How to complete this task: Starting at the line that contains "[0, 105, 499, 182]" and ending at the line that contains "[368, 162, 488, 182]", copy out those lines again, changing "144" to "145" and keeping everything else the same.

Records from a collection
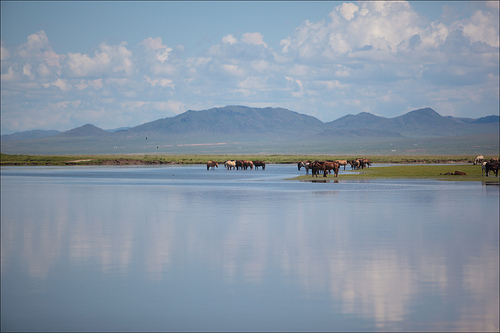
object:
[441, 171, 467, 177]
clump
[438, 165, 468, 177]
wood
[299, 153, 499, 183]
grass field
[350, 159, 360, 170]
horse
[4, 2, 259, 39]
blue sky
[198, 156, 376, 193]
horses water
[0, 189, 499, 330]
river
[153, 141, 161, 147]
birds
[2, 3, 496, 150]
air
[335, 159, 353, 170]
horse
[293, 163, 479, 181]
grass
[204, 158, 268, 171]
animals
--
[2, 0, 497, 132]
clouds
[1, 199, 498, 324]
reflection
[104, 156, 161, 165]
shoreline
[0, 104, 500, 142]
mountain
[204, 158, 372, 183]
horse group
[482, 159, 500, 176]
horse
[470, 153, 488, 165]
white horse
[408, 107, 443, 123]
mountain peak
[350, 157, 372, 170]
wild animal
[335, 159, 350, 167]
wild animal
---
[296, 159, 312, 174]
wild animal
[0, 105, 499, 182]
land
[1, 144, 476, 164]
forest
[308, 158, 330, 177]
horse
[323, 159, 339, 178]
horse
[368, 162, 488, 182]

Your response:
[0, 105, 499, 182]
land
[1, 145, 476, 164]
forest
[308, 158, 330, 177]
horse
[323, 159, 339, 178]
horse
[368, 162, 488, 182]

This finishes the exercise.